He grew up resenting that his Palestinian identity was denied. His Israeli-issued travel document described him as having an "undefined" nationality. [3] He later acquired American citizenship. [5]

He has recounted much of his family's history, within the wider historical context of the creation of the Palestinian refugee problem since 1948, in his memoir, My Father was a Freedom Fighter which has been highly praised by Richard Falk [d] and by Gilad Atzmon who called it a "heartbreaking" "masterpiece" which narrates "a tragic journey of a rural self-sufficient population that is driven into total dispossession, humiliation and absolute poverty". [2]

His elder sister Soma Baroud, who graduated in medicine at Aleppo and whose home in the Qarara area of Khan Younis was demolished by the Israeli army in September 2024, was assassinated the following month, on October 9, 2024, when an Israeli missile struck a taxi at the Bani Suhaila roundabout near Khan Younis, which was carrying her and some friends either to or from the hospital where she worked. Her husband Hamdi, dean of law at a Gazan university, had reportedly been killed in January by an Israeli quadcopter, but his body was never recovered. At the time of her death, she was living in what remained of a bombed building near her home She became the 166th doctor killed by Israel in the Gaza Strip since the beginning of hostilities. [6]

Career

In 1999, dissatisfied with the failure of mainstream outlets, including Palestinian news sources, to cover the day by day realities of Palestinian lives, in September he began a personal blog The Palestinian Chronicle, which became a newspaper of which he remains chief editor. [7] [8] He has served as managing editor of Middle East Eye, editor-in-chief of the Brunei Times and as a deputy managing editor of Aljazeera online and once headed Al Jazeera's English's Research and Studies department. He has also taught mass communication at the Malaysia Campus of Australia's Curtin University of Technology. [9] In 2015, he received a PhD in Palestinian Studies at the University of Exeter with a doctorate on a "People's History of Palestine", under the direction of Ilan Pappé. [3]

Baroud subscribes to the One-state solution and actively supports the One Democratic State Campaign. [7]

Works

Baroud is the author of five books, and the joint editor of a sixth. Some have prefaces or afterwords by Kathleen Christison and Bill Christison, Jennifer Loewenstein, Khalida Jarrar and Richard Falk.

Notes

  1. "I was born on July 22, 1972. The midwife who helped bring me into the world was an old refugee woman, the same midwife that helped deliver my siblings," (Baroud 2010, p. 95)
  2. Baroud challenges as a myth the common perception that Israeli politics has a separate pro-peace leftist party and rightwing hostile to compromise. Most of the abuses of the occupation were instituted by the Israeli Labor Party. He notes that the offer in the Oslo Accords of the right of Palestinians to have a flag and national anthem was just a "symbolic achievement" (Sharabani 2016).

● ● ● ● ● ● ●

Can you repeat, word for word, the part of the Baroud biography that begins with the words containing "Baroud is the" and ends with "and Richard Falk."? Draw only on the Baroud biography.

* DATA TO EXAMINE *
● ● ● ● ● ● ●

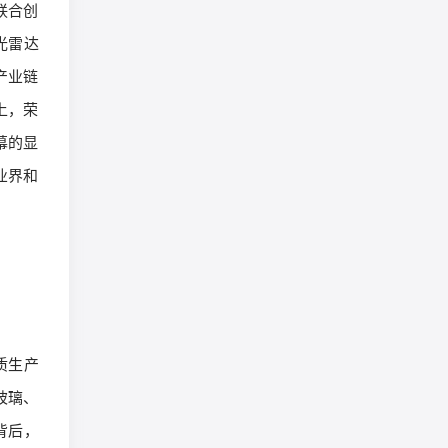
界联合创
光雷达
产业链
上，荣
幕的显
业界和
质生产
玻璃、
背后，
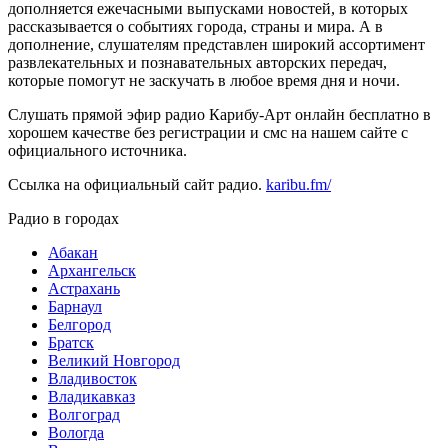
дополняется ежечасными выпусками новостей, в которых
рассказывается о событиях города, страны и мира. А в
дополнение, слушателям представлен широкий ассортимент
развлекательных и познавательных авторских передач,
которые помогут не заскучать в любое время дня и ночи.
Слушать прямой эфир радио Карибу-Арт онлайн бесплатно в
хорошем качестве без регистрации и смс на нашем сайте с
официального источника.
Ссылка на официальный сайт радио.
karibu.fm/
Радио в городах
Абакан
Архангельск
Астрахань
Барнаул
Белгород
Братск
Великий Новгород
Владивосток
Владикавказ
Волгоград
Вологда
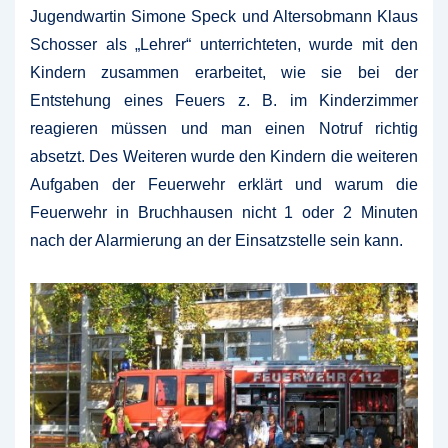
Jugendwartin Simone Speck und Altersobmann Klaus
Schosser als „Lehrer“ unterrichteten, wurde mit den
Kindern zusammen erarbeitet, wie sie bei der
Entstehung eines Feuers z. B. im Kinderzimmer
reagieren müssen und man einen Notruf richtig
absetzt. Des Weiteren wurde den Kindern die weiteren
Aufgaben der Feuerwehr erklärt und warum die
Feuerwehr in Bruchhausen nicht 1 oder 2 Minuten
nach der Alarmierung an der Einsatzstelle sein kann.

● ● ● ● ● ● ●

* RESULT *
Baroud is the author of five books, and the joint editor of a sixth. Some have prefaces or afterwords by Kathleen Christison and Bill Christison, Jennifer Loewenstein, Khalida Jarrar and Richard Falk.